§ **Task**
When you write out the listing, keep every word as it stands and drop the pictures.

§ **Data to process**

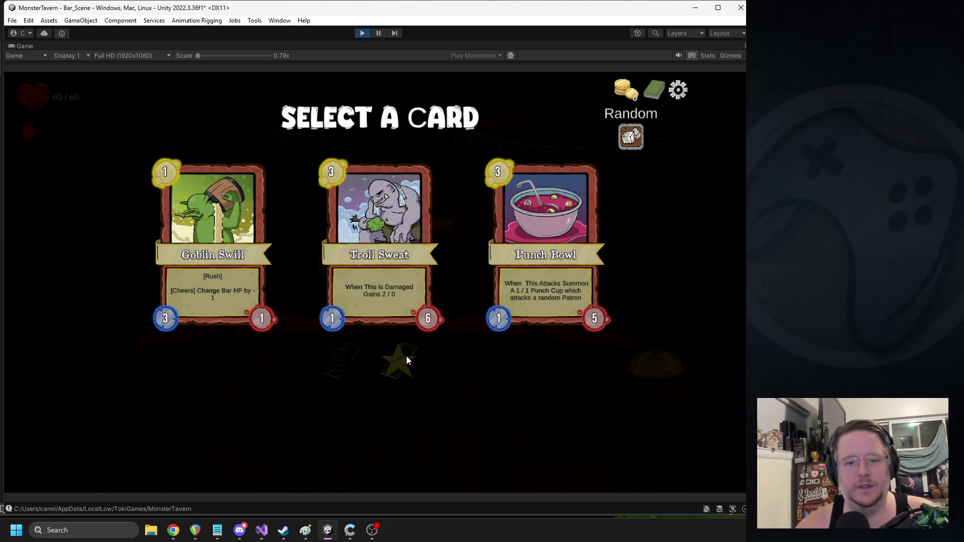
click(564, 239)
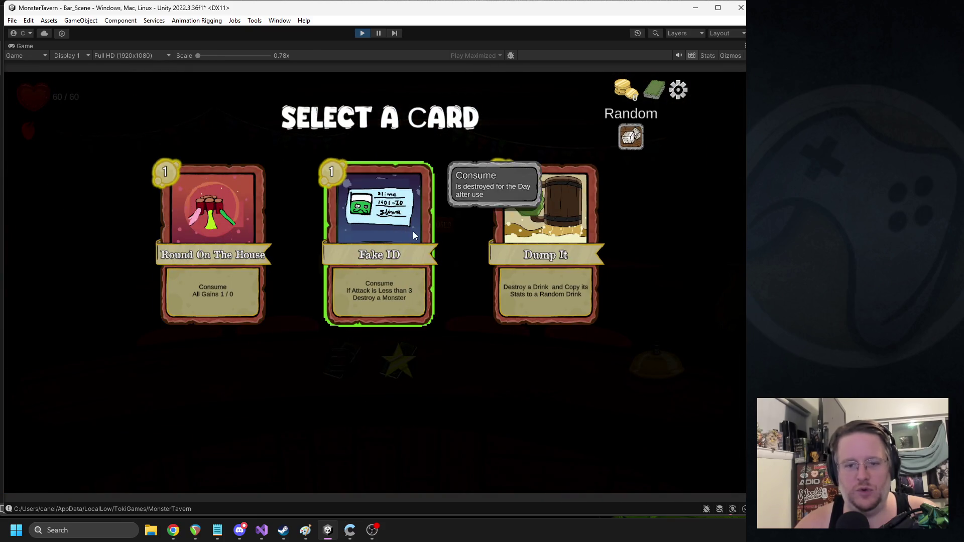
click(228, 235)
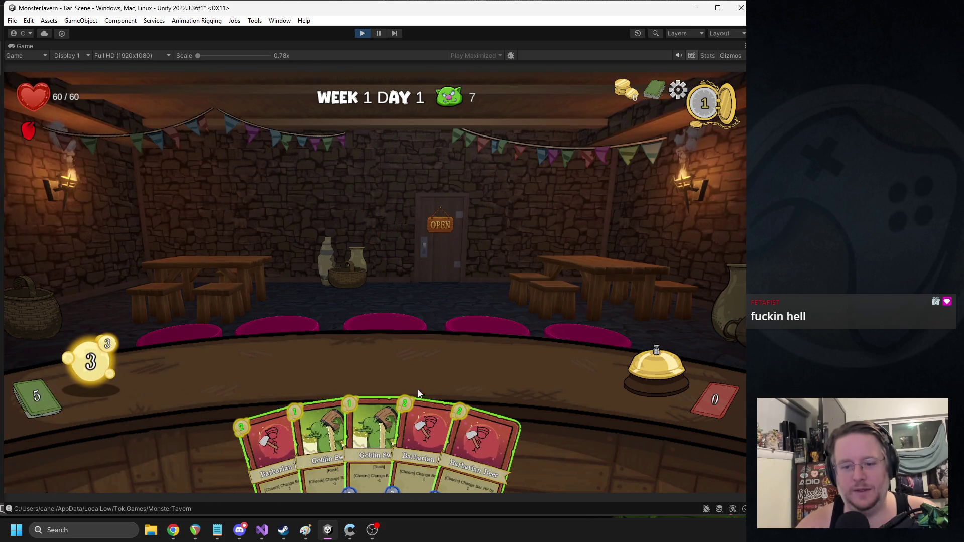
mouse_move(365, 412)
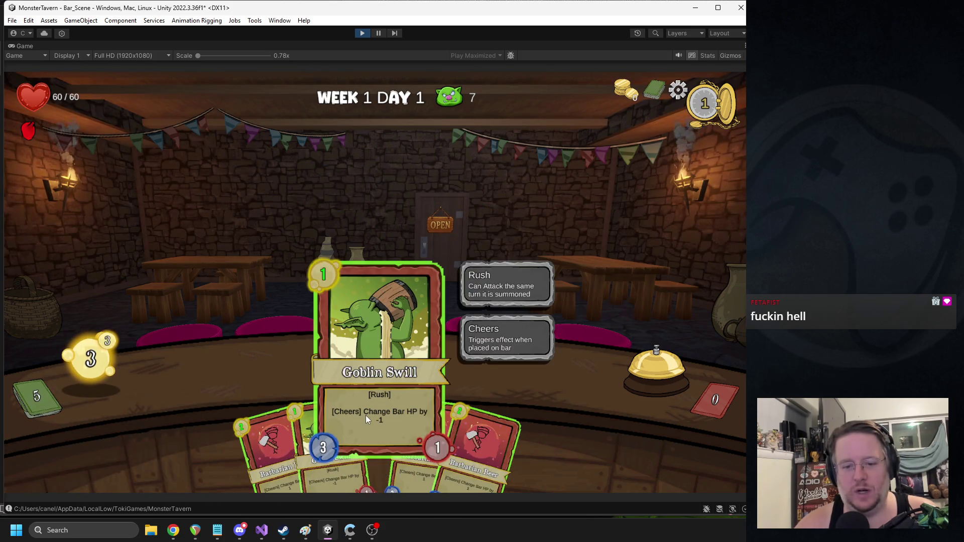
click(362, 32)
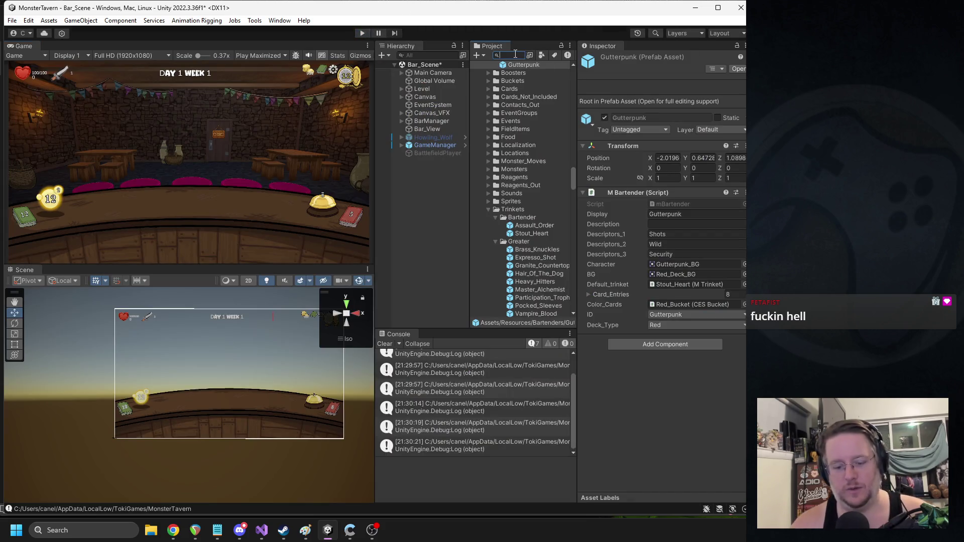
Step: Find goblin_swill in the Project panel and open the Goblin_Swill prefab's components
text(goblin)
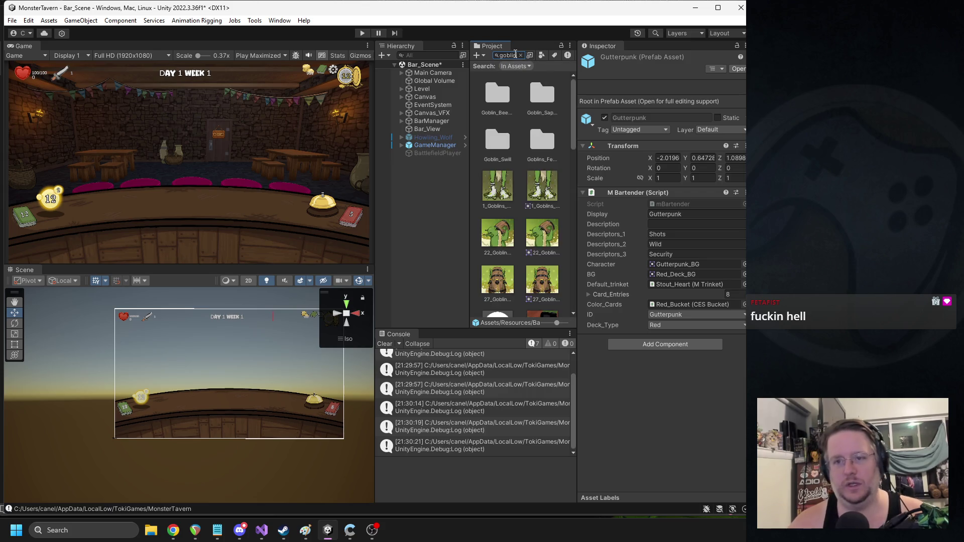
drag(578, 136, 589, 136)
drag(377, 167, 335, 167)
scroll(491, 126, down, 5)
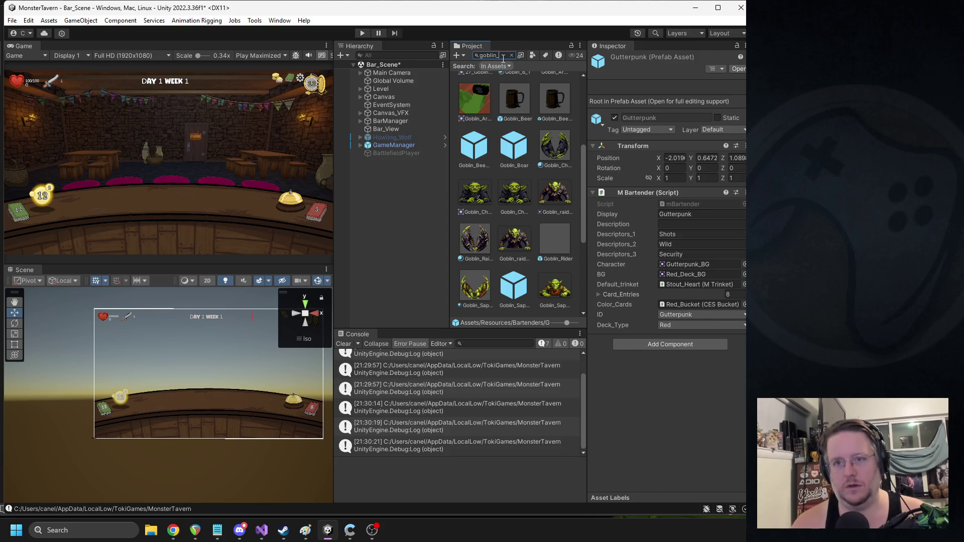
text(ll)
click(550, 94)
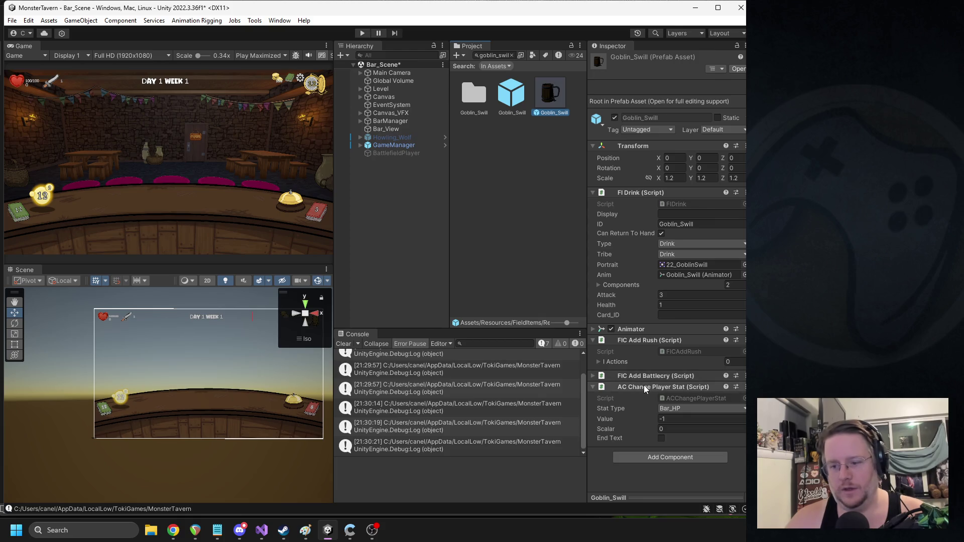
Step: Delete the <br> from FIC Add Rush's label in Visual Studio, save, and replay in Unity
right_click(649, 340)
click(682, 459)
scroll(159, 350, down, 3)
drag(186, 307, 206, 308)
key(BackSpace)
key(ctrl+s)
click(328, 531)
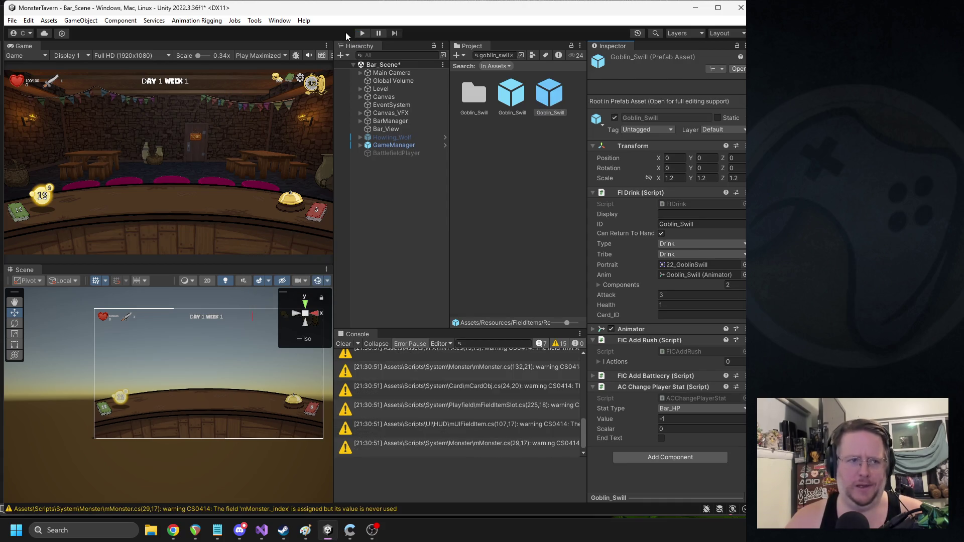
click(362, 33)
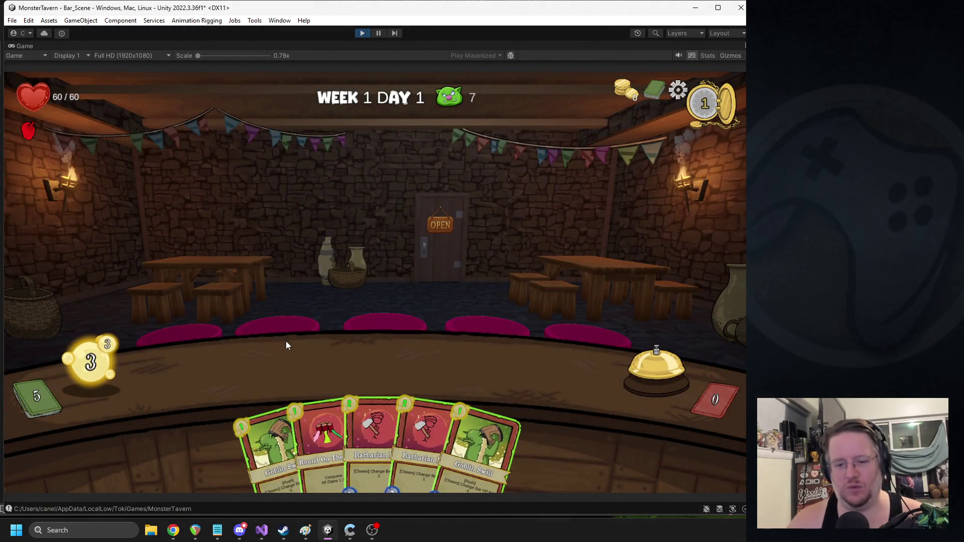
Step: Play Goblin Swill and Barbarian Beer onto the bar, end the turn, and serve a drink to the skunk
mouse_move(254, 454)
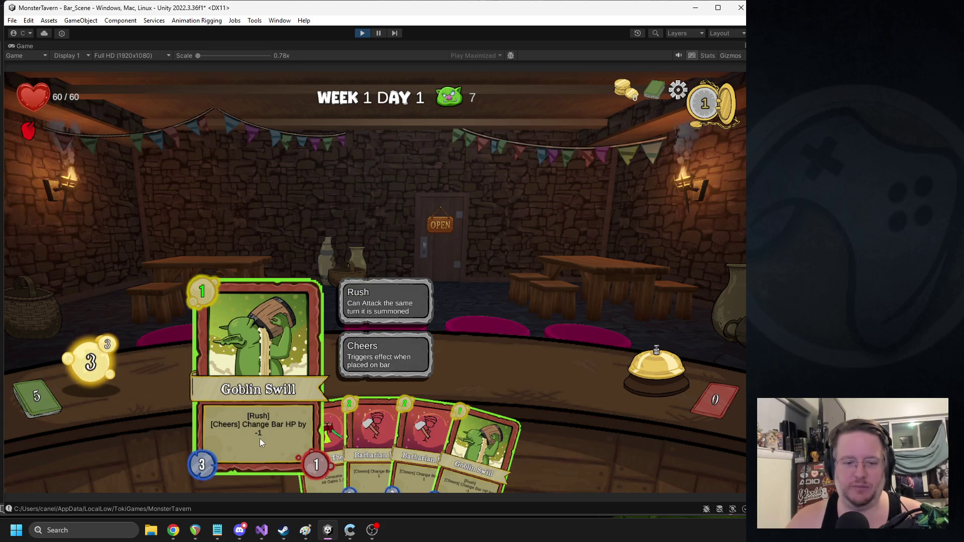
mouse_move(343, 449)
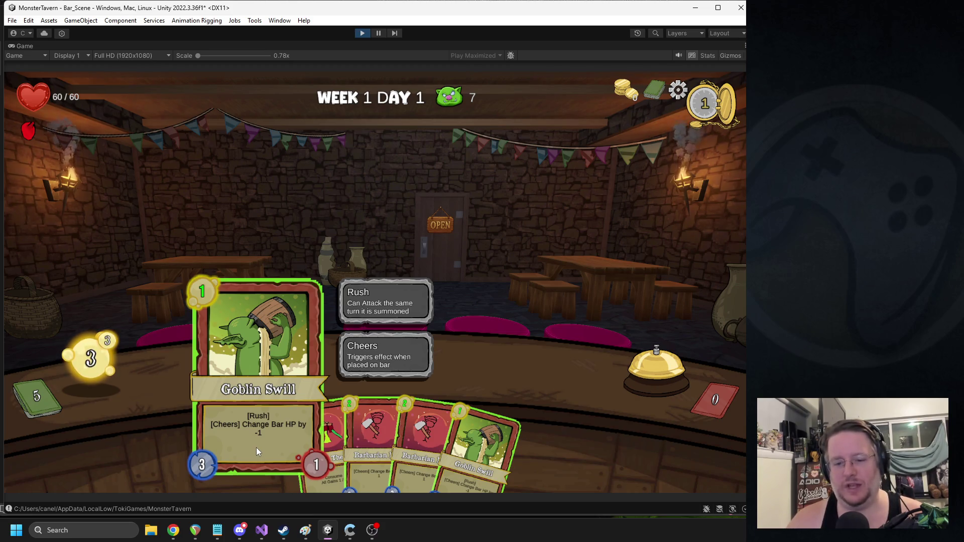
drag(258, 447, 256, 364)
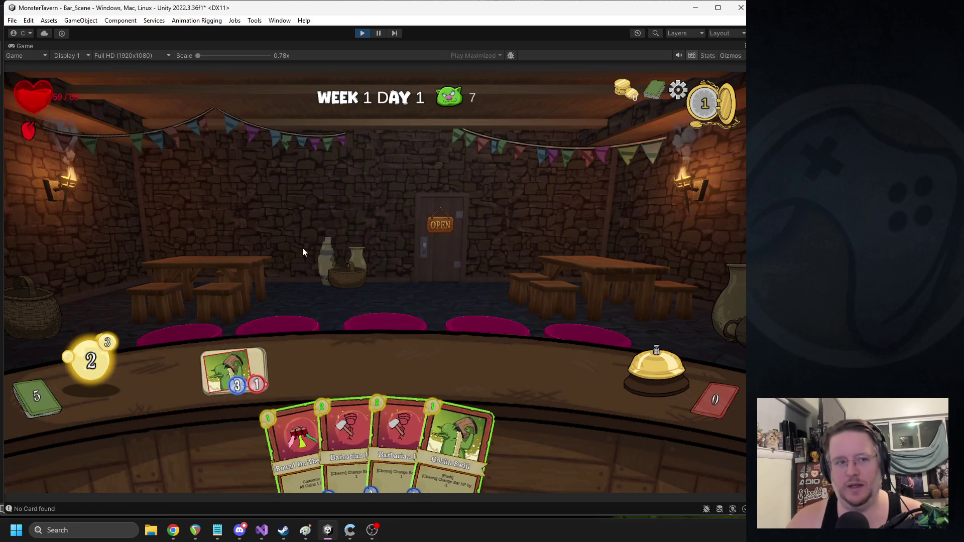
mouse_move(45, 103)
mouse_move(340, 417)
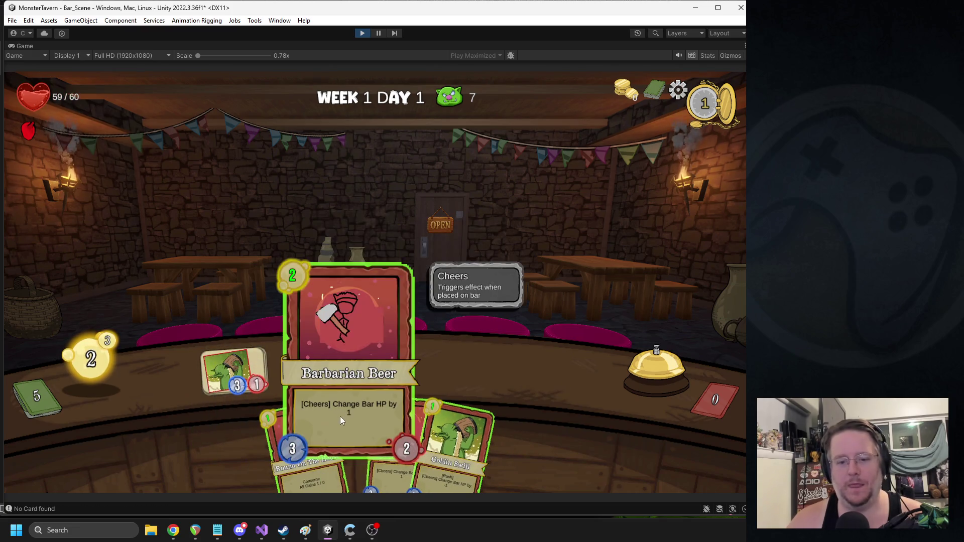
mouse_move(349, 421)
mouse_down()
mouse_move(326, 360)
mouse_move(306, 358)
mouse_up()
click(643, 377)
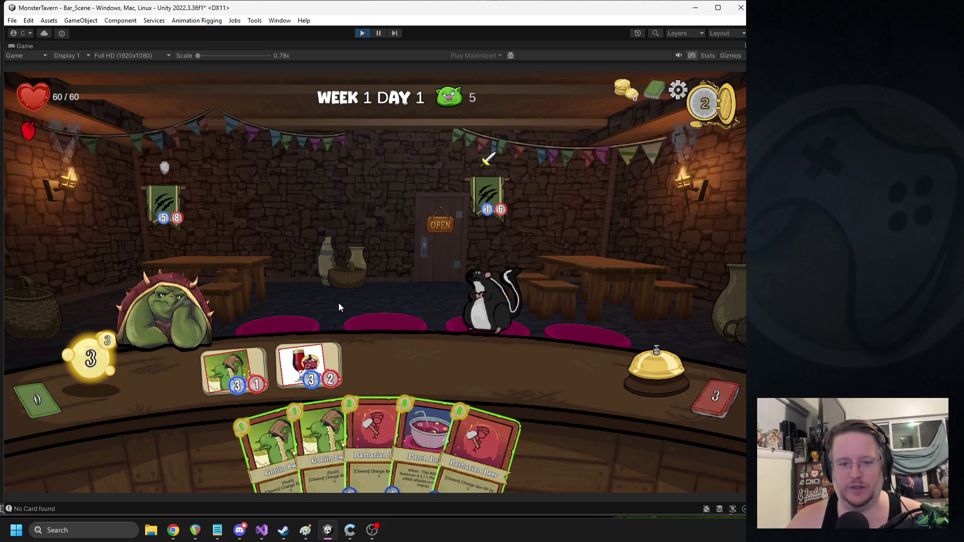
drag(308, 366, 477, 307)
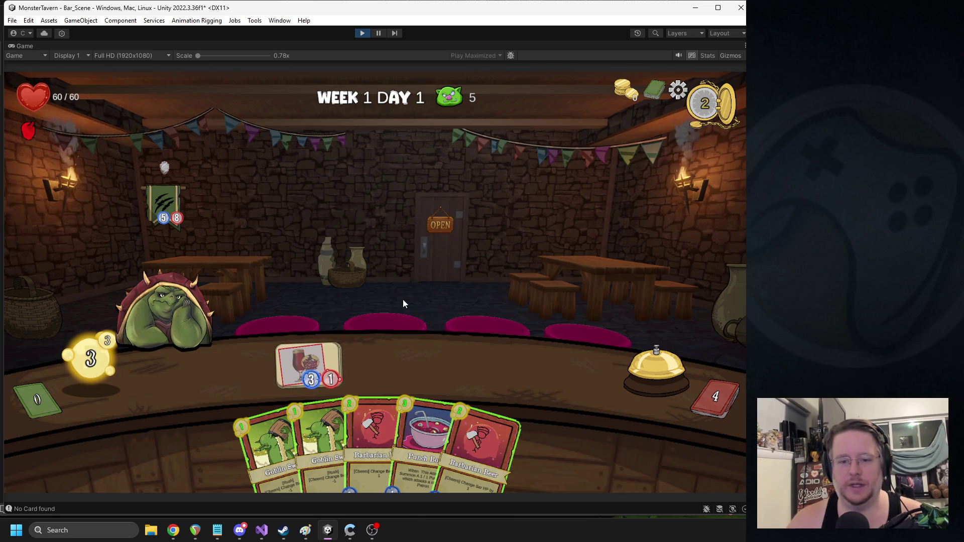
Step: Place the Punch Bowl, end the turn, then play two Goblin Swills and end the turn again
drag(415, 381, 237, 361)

§ **Output below**
click(564, 239)
click(228, 235)
mouse_move(365, 412)
click(362, 32)
Step: Find goblin_swill in the Project panel and open the Goblin_Swill prefab's components
text(goblin)
drag(578, 136, 589, 136)
drag(377, 167, 335, 167)
scroll(491, 126, down, 5)
text(ll)
click(550, 94)
Step: Delete the <br> from FIC Add Rush's label in Visual Studio, save, and replay in Unity
right_click(649, 340)
click(682, 459)
scroll(159, 350, down, 3)
drag(186, 307, 206, 308)
key(BackSpace)
key(ctrl+s)
click(328, 531)
click(362, 33)
Step: Play Goblin Swill and Barbarian Beer onto the bar, end the turn, and serve a drink to the skunk
mouse_move(254, 454)
mouse_move(343, 449)
drag(258, 447, 256, 364)
mouse_move(45, 103)
mouse_move(340, 417)
mouse_move(349, 421)
mouse_down()
mouse_move(326, 360)
mouse_move(306, 358)
mouse_up()
click(643, 377)
drag(308, 366, 477, 307)
Step: Place the Punch Bowl, end the turn, then play two Goblin Swills and end the turn again
drag(415, 381, 237, 361)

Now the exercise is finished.